Joseanne
I'm learning here, so bear with me.
Do the rich not get richer by re investing their wealth, often in shares? So their money makes money, yes? How can it be at the expense of everyone else if they then expand their businesses and employ poorer people, (though they should of course pay them properly)?
The 'rich' who are investing in shares aren't the business owners. Well, I suppose they are, technically speaking, but unless they are buying shares in a start-up, the money they pay for their shares goes to the previous owner of the shares. Not a penny goes anywhere near the company. They buy shares either in the hope that the share price will rise and they can resell them at a profit, or that the company will pay a good annual dividend on their shares and so increase the shareholder's wealth.
Business owners are another kettle of fish altogether.
Agreed, businesses employ people. .They employ people to produce the product or service that they intend to sell directly or indirectly to the public. This ought to be a symbiotic relationship. Without the business people would have no jobs and without the people the business owner would have nothing to sell.

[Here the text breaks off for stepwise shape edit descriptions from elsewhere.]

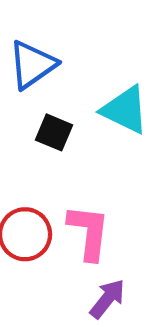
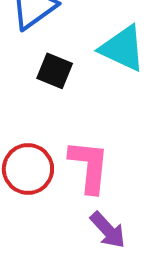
purple arrow: (107, 299) -> (108, 230), turned 99

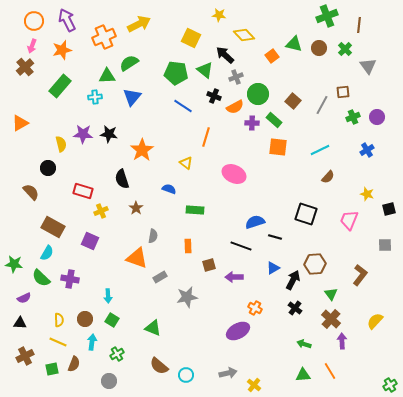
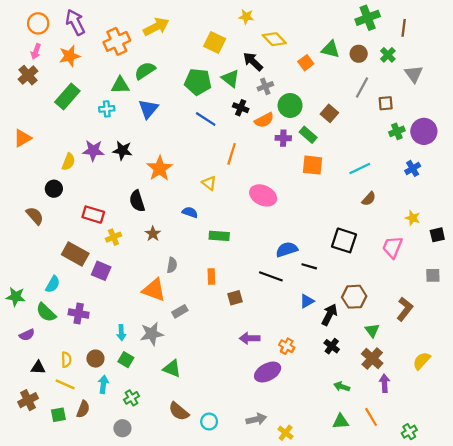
gray line: (322, 105) -> (362, 87), moved
purple circle: (377, 117) -> (424, 131), size x1.5
yellow semicircle: (61, 144) -> (68, 162), turned 35
brown rectangle: (53, 227) -> (75, 254), moved
purple arrow: (234, 277) -> (250, 338), moved
gray star: (187, 297) -> (152, 334), moved
black triangle: (20, 323) -> (38, 368), moved
green cross: (390, 385) -> (409, 432), moved

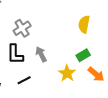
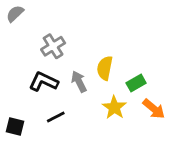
yellow semicircle: (84, 24) -> (105, 68), moved
black L-shape: (15, 54) -> (44, 82), turned 115

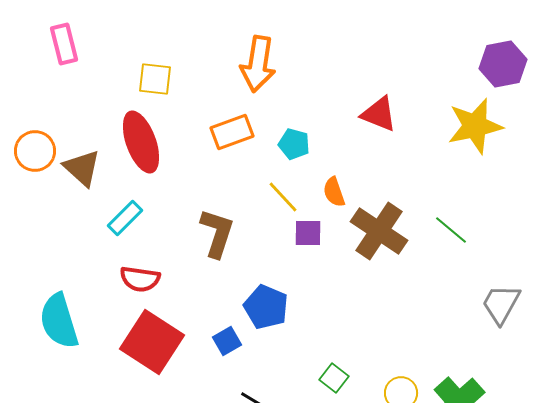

at the expense of everyone else..
You have to consider who is buying the products/services. In most cases it is either us, the consumers, or companies that need the product in order for them to produce their own products to sell to the consumer (let's not get any more complicated than tha😆 ) e.g the company that sells a cabinet maker his/her tools. So, the consumer ultimately pays for them, too as cost of equipment and materials is factored into the selling price.
Now, say we are buying from a large PLC rather than an SME.
Part of what we have paid will comprise the company's profit. So a percentage of that will be paid to our wealthy shareholders as dividend. Which then, apart from being taxed, disappears out of the domestic economy be cause the wealthy have, as we've already seen, a low MPC. It goes off into the financial markets, or is 'invested' in property, and leaves a shortfall in the domestic economy. Which, over time, reduces the amount of money left for the rest of the population to share in.